» QUOTED TEXT:

This Week In Dairy 01-28-2022

January 28, 2022


Milk Recovers Late Week

After the recent sharp move lower for the nearby Class III milk futures, Thursday and Friday’s trade was friendly with double-digit gains in most contracts. The February contract finished the week at $20.19, down 35 cents overall but up 69 cents from the weekly low, while the soon-to-be second month March price rallied back over $21.00. The block/barrel average was down more than 4 cents on the week but posted a nice 6.25 cent grain on Friday, while spot whey keeps chugging along with a new all-time high of $0.84/lb, up 4 cents this week. Earlier this month, Class III milk finally broke through the $20.00 barrier while the block/barrel average pushed to 14-month highs with its break above $1.84/lb, and both returned to their old ranges this week after a severe reversal. Spot cheese will likely have to trade back above $1.90/lb to get milk futures to retest the recent highs.

» GIVEN ENTRIES:
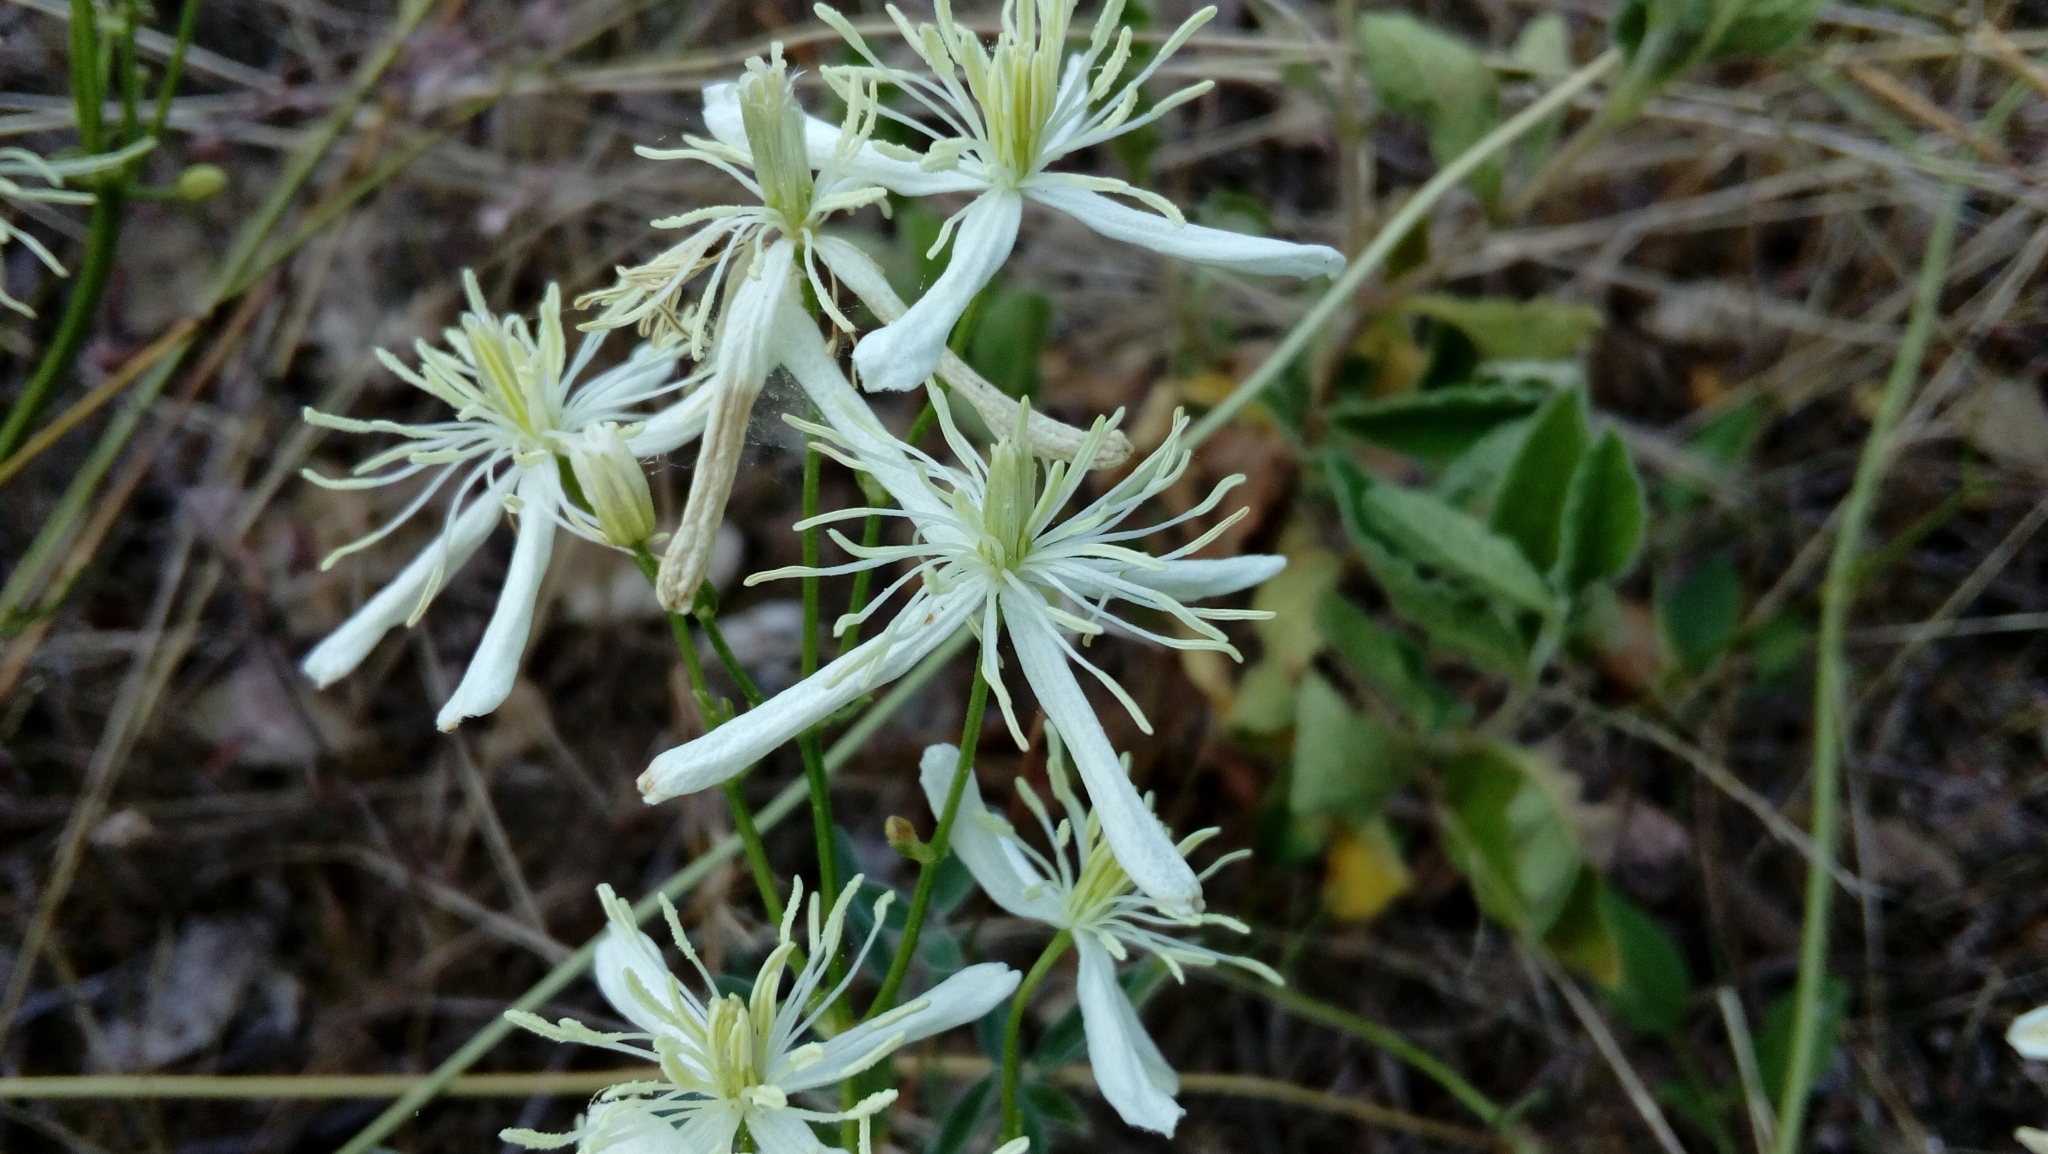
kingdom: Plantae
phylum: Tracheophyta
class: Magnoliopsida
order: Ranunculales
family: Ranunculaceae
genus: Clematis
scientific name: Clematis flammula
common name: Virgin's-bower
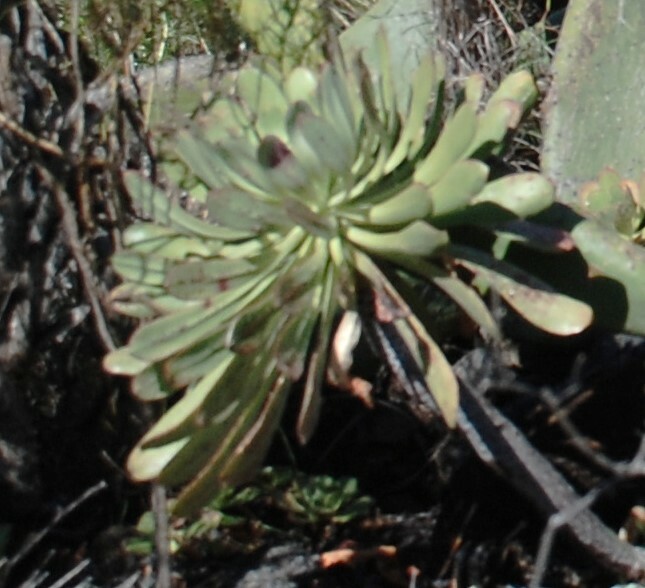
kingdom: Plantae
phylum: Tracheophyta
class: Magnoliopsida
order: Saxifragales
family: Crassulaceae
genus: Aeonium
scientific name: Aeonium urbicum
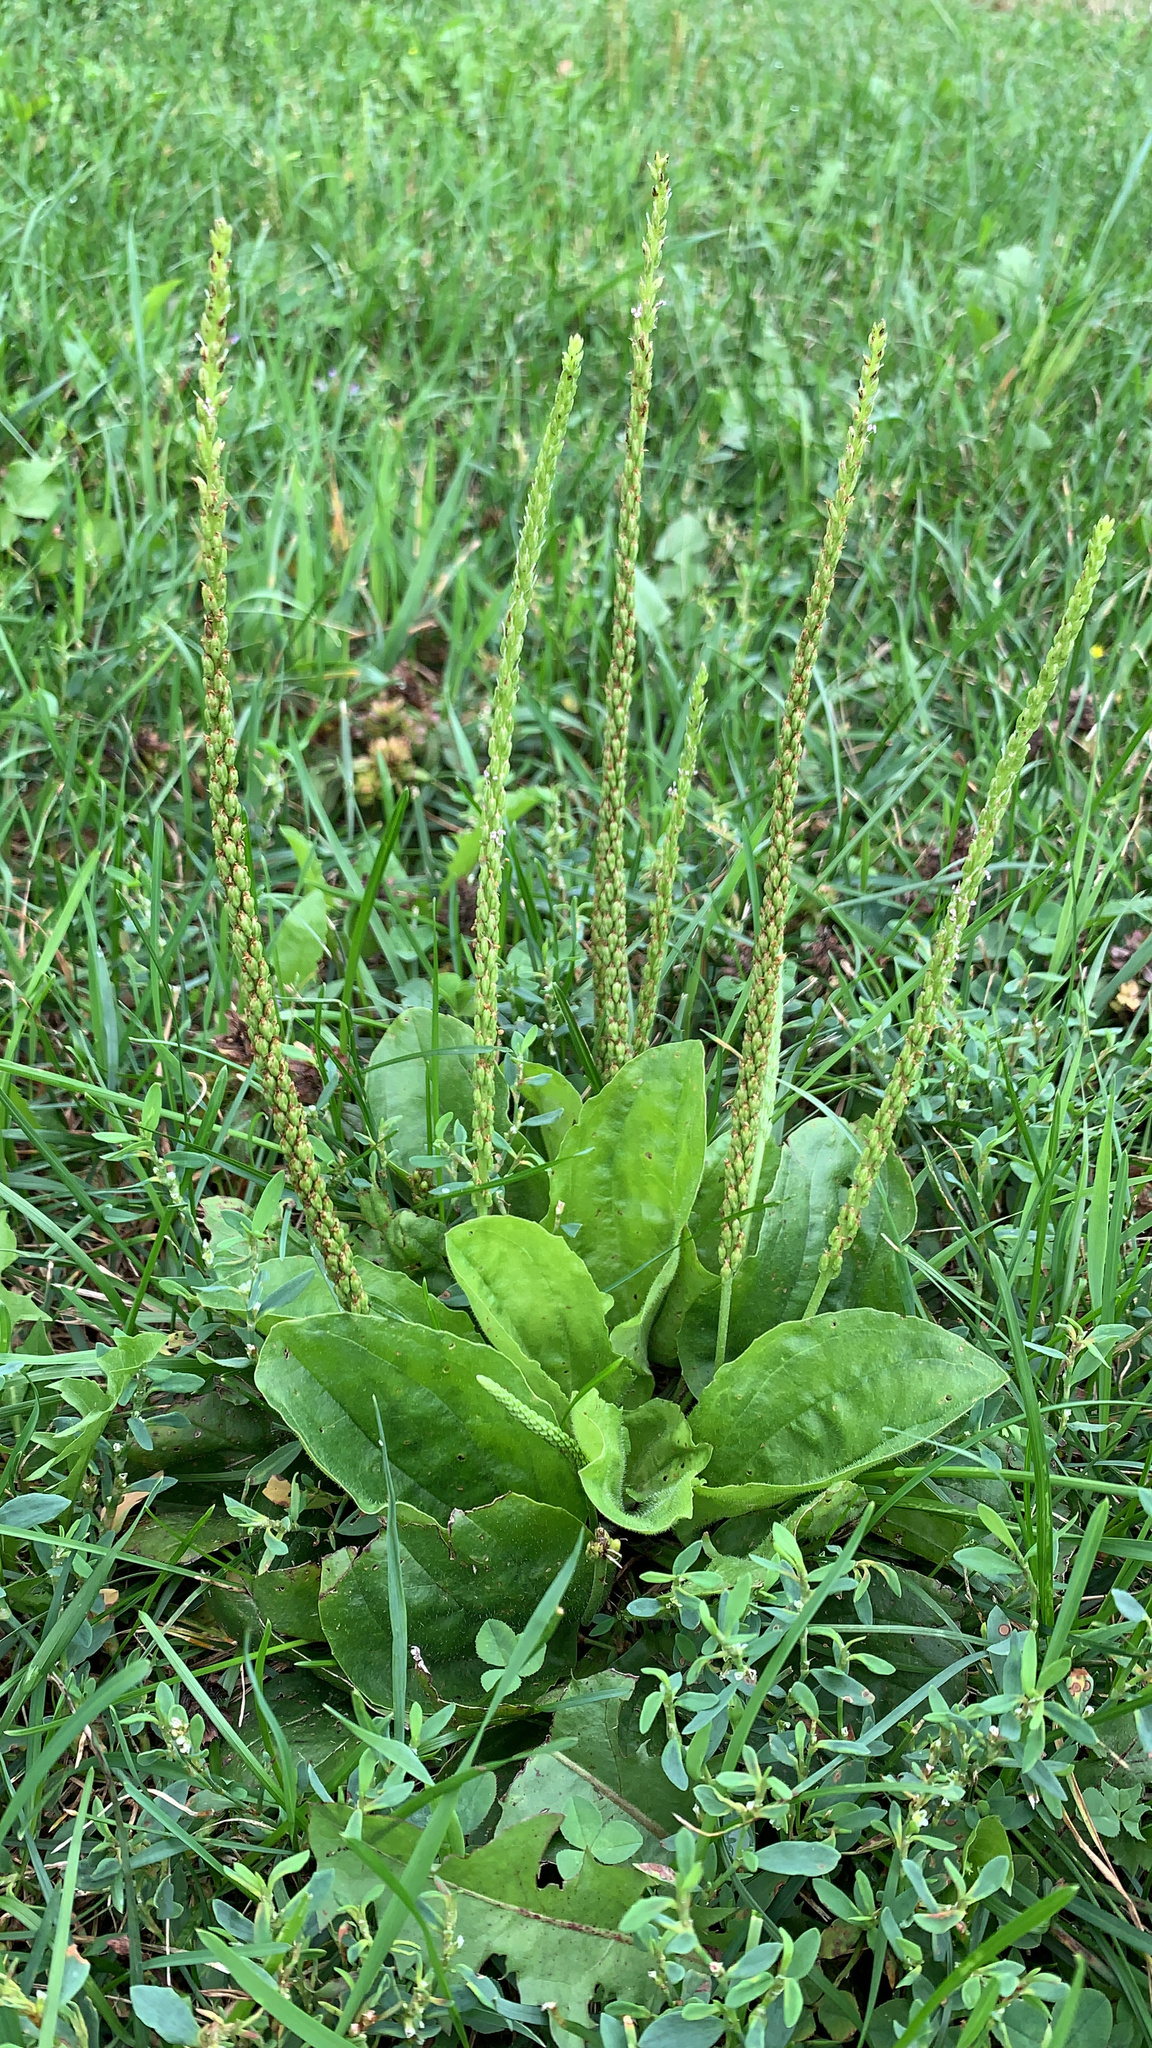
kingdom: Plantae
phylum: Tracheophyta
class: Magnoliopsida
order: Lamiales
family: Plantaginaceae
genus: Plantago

» INSTRUCTIONS FOR THE TASK:
Rewrite the dairy report's paragraph beginning "After the recent sharp move lower" as a short bulleted list that keeps its main figures.

» SOLUTION FOR THIS PROBLEM:
- Nearby Class III milk futures gained double digits in most contracts on Thursday and Friday after a sharp drop.
- February finished the week at $20.19. That was down 35 cents overall but up 69 cents from the weekly low.
- March, soon to be the second month, rallied back above $21.00.
- The block/barrel average fell more than 4 cents for the week but rose 6.25 cents on Friday.
- Spot whey reached a new all-time high of $0.84/lb, up 4 cents this week.
- Earlier this month, Class III milk broke through $20.00 and the block/barrel average hit 14-month highs above $1.84/lb. Both returned to their old ranges this week after a severe reversal.
- Spot cheese will likely need to trade back above $1.90/lb for milk futures to retest the recent highs.